Obviously, damage to the finish is one of the things that is going to be a potential problem.

However, it doesn't stop with a rusted finish or a peeling clear coat.
The damage from rust can go from being a mere nuisance to something that is truly serious, especially for those cars that have been neglected for a number of years. The same thing happens when drivers travel on these treated roads and then don't get the substances off of their cars in a timely fashion.
The longer the substance is on the car or the more times the automobile is exposed to the substance, the better the chances are for damage to occur. When it's all said and done, it can result in serious body damage that can have a negative impact on the resale value of the car.
It can also take things a step further by damaging the car so severely that virtually no amount of body work can restore the finish, short of a total rebuild.

Most people think that the obvious answer to dealing with these chemicals is to take the car to the car wash in order to remove the substances.

This answer is only partly correct. Obviously, you want to get these chemicals off of the car as quickly as possible.

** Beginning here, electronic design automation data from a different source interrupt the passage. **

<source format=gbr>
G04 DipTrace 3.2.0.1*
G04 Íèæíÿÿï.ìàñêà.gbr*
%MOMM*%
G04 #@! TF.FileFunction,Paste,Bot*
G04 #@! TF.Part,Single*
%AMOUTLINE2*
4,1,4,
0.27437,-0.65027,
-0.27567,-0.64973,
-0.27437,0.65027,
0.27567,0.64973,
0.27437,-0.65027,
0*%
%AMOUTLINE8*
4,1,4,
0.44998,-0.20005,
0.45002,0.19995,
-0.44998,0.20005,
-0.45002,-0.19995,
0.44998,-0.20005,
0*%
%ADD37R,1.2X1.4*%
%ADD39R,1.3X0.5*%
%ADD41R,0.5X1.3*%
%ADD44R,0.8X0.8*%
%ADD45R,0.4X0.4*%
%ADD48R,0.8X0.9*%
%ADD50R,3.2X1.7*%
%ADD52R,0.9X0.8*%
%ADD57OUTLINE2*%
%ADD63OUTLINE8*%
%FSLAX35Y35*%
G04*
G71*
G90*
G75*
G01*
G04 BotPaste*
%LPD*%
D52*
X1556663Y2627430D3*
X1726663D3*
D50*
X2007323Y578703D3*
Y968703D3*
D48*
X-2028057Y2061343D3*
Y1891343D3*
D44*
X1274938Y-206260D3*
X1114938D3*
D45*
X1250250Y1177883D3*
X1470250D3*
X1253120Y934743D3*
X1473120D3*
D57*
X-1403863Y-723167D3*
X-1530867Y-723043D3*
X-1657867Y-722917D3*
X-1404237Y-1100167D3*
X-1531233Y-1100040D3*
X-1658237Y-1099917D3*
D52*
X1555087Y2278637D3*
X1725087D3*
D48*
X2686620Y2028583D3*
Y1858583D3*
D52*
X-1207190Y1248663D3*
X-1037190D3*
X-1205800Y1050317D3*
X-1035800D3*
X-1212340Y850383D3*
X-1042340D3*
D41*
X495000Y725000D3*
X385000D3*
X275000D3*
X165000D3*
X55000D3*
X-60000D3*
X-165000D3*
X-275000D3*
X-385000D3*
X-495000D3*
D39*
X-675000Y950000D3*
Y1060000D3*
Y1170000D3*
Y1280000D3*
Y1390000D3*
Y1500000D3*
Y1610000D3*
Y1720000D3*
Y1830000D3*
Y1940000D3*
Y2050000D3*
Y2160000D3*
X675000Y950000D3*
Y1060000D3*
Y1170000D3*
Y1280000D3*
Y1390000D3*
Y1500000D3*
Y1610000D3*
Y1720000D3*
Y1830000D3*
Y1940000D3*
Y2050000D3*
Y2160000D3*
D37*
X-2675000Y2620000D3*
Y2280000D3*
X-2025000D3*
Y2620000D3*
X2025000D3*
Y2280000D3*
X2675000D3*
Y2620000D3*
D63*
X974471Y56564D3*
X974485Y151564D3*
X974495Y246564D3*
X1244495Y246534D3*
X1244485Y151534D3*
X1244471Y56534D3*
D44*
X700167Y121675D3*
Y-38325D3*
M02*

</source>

The problem comes in the form of the car wash itself and its design.
If you're going to an automatic car wash, the very design of it has a tendency to grind the chemicals into the finish of the car as opposed to getting rid of them. When you see those big machines coming at your car that rub it with soap, they're actually grinding the impurities right into the surface.
Manual car washes are a better option because you can spray the entire car down before you allow anything else to touch it.
Once you've done that, you can take the foam brush and make sure that it's really clean but you have to be meticulous in order to make sure that everything has been removed. Your best bet is to take the car to a manual car wash, spray it off from bumper to bumper, top to bottom, and then use the foam brush on it so you can wash it again. Once you've done all of that, you can go to an automatic car wash and have the undercarriage sprayed down.

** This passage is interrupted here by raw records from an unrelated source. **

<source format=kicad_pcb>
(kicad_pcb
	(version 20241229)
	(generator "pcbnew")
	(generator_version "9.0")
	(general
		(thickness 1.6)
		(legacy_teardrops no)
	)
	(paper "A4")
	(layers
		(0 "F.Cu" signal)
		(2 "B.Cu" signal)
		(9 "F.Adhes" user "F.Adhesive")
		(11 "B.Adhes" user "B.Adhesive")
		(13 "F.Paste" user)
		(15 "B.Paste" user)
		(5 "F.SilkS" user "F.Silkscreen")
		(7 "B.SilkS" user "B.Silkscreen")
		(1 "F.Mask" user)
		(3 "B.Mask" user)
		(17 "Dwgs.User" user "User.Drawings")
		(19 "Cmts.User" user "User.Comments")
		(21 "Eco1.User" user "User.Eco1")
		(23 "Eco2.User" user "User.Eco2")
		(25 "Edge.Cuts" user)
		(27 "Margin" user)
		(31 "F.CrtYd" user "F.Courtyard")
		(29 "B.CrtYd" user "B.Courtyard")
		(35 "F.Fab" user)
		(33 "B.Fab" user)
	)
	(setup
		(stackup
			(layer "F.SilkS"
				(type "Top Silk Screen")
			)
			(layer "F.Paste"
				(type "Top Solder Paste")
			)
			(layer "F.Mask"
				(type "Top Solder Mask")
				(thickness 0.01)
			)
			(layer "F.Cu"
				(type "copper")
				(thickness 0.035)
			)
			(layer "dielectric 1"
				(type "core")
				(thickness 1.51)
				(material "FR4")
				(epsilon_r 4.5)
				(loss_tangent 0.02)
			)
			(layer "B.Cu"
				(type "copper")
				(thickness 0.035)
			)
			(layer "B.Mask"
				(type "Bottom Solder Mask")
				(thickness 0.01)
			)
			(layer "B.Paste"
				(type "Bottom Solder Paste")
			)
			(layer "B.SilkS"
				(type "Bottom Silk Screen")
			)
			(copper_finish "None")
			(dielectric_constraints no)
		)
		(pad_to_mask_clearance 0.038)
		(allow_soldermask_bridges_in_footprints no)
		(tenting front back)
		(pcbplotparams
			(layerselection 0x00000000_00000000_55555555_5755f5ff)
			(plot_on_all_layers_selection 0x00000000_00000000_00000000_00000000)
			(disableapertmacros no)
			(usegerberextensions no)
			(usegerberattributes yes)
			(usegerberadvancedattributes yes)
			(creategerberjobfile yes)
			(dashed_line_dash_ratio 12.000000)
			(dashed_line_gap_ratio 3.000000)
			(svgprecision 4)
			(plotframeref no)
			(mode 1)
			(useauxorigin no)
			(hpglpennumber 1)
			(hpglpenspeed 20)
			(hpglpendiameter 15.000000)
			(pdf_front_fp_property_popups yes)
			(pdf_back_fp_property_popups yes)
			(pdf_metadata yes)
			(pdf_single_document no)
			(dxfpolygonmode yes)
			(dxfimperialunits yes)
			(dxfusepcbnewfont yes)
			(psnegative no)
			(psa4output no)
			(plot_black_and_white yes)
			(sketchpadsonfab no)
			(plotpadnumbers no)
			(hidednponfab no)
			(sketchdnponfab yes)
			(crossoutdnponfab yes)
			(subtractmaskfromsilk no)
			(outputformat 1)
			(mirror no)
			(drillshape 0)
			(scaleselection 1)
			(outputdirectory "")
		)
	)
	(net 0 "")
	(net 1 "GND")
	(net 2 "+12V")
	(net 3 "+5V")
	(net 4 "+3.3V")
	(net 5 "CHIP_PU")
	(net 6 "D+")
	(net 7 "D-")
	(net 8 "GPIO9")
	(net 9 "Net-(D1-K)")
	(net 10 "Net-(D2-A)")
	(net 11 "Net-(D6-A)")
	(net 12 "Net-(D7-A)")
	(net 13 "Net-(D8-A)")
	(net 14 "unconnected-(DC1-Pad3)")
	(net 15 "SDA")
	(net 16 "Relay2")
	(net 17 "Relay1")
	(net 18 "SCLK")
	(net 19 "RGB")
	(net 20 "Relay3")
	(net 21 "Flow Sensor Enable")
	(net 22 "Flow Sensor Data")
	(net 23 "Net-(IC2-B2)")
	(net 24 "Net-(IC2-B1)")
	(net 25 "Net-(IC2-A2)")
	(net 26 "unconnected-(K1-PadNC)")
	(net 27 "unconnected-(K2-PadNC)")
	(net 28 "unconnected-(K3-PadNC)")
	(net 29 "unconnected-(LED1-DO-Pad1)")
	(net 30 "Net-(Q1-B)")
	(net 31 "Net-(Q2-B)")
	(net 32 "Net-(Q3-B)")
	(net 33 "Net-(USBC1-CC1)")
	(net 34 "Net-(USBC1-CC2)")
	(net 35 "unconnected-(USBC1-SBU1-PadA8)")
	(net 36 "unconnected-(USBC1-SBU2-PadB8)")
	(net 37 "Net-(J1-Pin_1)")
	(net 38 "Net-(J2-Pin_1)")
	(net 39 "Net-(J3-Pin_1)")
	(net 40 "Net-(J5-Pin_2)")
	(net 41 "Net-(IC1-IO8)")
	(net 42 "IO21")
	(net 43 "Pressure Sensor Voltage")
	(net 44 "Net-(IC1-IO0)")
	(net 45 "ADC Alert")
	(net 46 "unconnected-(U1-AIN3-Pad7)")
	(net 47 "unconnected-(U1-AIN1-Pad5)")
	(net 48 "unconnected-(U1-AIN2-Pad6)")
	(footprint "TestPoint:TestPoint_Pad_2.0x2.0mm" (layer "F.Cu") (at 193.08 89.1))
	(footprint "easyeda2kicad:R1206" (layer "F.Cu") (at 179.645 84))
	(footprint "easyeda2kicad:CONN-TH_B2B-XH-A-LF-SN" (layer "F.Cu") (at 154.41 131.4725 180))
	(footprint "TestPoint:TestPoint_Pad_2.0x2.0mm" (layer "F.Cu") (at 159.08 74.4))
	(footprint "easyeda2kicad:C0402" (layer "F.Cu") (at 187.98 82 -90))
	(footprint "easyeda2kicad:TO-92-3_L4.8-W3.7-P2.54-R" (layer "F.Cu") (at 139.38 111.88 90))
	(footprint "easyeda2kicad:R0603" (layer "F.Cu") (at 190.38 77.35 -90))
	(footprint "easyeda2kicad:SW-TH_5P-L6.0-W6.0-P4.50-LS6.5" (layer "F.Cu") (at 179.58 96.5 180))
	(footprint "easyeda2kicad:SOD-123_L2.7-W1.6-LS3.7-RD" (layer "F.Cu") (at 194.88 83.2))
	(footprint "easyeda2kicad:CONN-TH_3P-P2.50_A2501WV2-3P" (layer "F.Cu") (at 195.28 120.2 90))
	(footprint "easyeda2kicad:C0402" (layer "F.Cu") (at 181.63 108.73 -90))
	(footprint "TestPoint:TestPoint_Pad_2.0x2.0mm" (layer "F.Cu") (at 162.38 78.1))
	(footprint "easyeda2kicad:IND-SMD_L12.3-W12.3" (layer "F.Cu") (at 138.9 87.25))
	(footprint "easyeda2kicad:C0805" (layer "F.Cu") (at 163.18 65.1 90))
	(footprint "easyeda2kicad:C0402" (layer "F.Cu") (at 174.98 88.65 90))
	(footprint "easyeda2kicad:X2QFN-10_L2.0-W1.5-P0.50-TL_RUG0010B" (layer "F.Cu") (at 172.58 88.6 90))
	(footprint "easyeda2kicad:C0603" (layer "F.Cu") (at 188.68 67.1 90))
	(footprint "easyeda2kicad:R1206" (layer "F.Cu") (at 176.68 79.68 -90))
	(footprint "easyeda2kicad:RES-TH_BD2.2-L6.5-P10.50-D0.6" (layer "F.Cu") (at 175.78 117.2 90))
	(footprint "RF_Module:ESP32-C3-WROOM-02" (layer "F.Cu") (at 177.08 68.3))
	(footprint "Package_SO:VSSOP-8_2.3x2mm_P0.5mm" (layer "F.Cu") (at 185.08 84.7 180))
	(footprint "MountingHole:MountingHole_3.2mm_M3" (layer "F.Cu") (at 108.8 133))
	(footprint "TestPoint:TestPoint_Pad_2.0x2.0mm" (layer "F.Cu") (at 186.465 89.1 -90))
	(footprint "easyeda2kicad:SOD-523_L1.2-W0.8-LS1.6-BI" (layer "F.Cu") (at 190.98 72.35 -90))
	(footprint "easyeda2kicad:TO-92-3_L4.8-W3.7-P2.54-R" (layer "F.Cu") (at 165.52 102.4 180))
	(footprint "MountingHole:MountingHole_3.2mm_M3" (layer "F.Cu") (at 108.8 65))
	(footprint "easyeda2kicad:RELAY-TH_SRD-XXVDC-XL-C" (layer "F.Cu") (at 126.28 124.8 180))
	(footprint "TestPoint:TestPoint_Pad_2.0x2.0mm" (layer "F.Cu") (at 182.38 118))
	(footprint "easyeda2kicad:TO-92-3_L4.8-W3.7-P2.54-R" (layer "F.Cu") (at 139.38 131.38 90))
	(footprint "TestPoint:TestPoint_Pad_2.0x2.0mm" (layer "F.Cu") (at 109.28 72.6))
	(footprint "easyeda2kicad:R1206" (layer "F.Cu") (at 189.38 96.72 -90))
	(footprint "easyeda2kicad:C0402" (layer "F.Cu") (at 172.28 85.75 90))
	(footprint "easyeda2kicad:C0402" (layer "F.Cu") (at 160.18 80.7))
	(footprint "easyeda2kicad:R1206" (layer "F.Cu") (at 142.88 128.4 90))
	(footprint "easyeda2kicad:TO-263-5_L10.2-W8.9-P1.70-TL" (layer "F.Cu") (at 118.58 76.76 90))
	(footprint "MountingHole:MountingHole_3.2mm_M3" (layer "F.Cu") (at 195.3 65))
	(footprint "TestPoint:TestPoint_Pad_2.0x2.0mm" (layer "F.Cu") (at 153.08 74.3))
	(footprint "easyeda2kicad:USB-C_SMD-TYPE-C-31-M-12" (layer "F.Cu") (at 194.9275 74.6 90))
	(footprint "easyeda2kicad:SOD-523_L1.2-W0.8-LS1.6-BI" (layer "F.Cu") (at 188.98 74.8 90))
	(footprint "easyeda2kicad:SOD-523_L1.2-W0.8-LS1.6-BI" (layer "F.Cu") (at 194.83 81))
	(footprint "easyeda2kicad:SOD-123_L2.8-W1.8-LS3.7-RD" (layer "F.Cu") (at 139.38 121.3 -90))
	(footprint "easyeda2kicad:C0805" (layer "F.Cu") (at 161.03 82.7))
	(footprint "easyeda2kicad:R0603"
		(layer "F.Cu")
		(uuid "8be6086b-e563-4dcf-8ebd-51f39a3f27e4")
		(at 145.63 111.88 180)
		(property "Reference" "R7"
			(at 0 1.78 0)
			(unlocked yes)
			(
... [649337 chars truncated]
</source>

Are There Deeper Concerns?

Most people start to wonder if there might be bigger problems brewing, especially once they know what these types of substances can do to the finish of an automobile. Is it possible that it could be damaging mechanical components such as those associated with the steering or potentially damaging the rotors on the car? Unfortunately, the answer to that question is yes. That's why it's so important that these substances be removed as quickly as possible and the car owners be thorough in making sure that the chemicals are removed in their entirety.

Know When To Seek Help From A Professional

If you notice rust on your car or that your clear coat is starting to peel, it might be time to consider taking the car to a professional body shop and having them look at it. It's easy to discount these things, especially when they're first noticed. You think that you have time to deal with it later. The problem is, most people never deal with it until the problem becomes so severe that it ends up costing them a small fortune to fix it. Some auto insurance quotes Ontario will cover this kind of damage so be sure to look into that. If you take the car in when it's first noticed, it might be a lot easier and more economical to deal with the problem. In some cases, only a few minor repairs might be needed from a qualified body shop.

When it's all said and done, it's important to remember that the chemicals that are used to treat roads during the winter can be very damaging to the finish on virtually any car. The best thing you can do is get the chemicals off of the car as quickly as possible.